VALLEX 3.0 is an enhanced, cleaned and corrected successor of VALLEX 2.5. It contains - in addition to the information stored in VALLEX 2.5 - also 

  • annotation of grammaticalized alternations (diatheses and reciprocity) and lexicalized alternations,
  • links to real-world sentences annotated by the lexicon entries for more than one hundred Czech verbs, and
  • links to PDT-Vallex, a lexicon connected with the Prague Dependency Corpus.

VALLEX 3.0 has been developed within the project Delving Deeper: Lexicographic Description of Syntactic and Semantic Properties of Czech Verbs supported by the Grant Agency of the Czech Republic, grant  No.

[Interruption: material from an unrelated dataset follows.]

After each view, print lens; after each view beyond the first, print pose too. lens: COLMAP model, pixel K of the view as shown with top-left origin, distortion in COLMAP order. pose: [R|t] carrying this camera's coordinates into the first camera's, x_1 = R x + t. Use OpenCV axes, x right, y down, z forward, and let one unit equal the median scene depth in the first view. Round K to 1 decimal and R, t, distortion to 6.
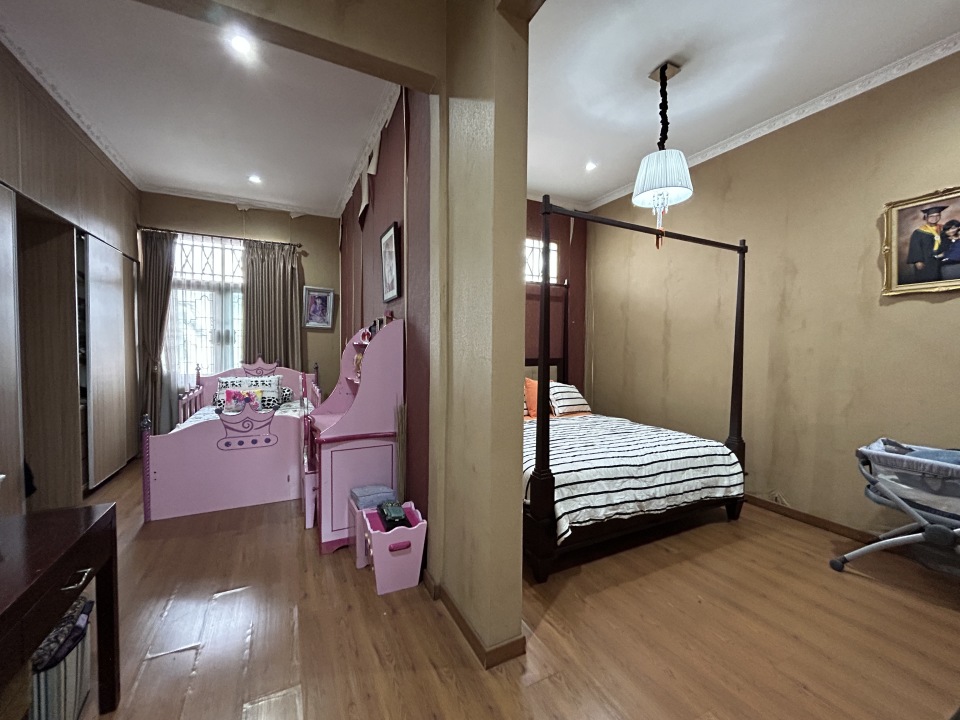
lens RADIAL K [[390.5, 0, 480.0], [0, 390.5, 360.0], [0, 0, 1]] dist [-0.040271, 0.030913]
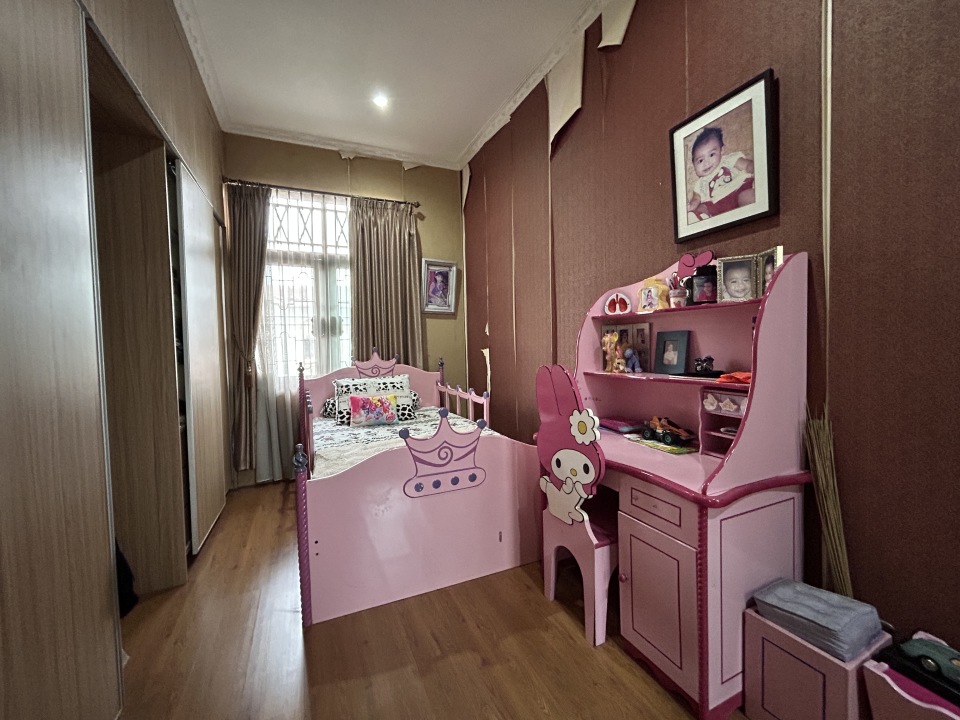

GA P406/12/0557.

VALLEX 2.7

VALLEX 2.7 is an enhanced, cleaned and corrected successor of VALLEX 2.5. It contains - in addition to the information stored in VALLEX 2.5 - also 

  • annotation of grammaticalized alternations (diatheses and reciprocity) and lexicalized alternations
  • links to real-world sentences annotated by the lexicon entries for more than one hundred Czech verbs, and
  • links to PDT-Vallex, a lexicon connected with the Prague Dependency Corpus.

VALLEX 2.5

VALLEX 2.5 is a cleaned and corrected successor of VALLEX 2.0. It was released electronically at the end of 2007 and since spring 2008 it is available also as a book issued by Karolinum Press, the publishing house of Charles University in Prague.

VALLEX 2.0

In VALLEX 2.0, there are roughly 2,730 lexeme entries containing together around 6,460 lexical units ("senses"). VALLEX 2.0—unlike traditional dictionaries and also unlike VALLEX 1.0—treats a pair of perfective and imperfective aspectual counterparts as a single lexeme (if perfective and imperfective verbs would be counted separately, the size of VALLEX 2.0 would virtually grow to 4,250 verb entries).

VALLEX 1.0

VALLEX 1.0 contains roughly 1400 verbs (counting only perfective and imperfective verbs, but not their iterative counterparts) – 1000 most frequent Czech verbs were selected according to their number of occurrences in a part of the Czech National Corpus (only 'být' (to be) was excluded); then their perfective or imperfective aspectual counterparts were added, if they were missing.

License

VALLEX can be used under the Creative Commons license BY-NC-SA 4.0

VALLEX can be used free of charge by any academic, educational or research institution, or other organization or individual making use of VALLEX for non-commercial research and/or education purposes. Legal usage of VALLEX is conditioned by filling the registration form.